[Stored entries]
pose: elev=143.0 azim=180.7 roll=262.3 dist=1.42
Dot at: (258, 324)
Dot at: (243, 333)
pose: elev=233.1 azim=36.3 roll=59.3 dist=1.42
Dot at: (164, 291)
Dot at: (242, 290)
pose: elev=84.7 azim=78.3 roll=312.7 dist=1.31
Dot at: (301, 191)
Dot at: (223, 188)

- [GOAL OF THE EXERCISE]: Please print every line of the entries above, character for character.

- [WORKED ANSWER]:
pose: elev=143.0 azim=180.7 roll=262.3 dist=1.42
Dot at: (258, 324)
Dot at: (243, 333)
pose: elev=233.1 azim=36.3 roll=59.3 dist=1.42
Dot at: (164, 291)
Dot at: (242, 290)
pose: elev=84.7 azim=78.3 roll=312.7 dist=1.31
Dot at: (301, 191)
Dot at: (223, 188)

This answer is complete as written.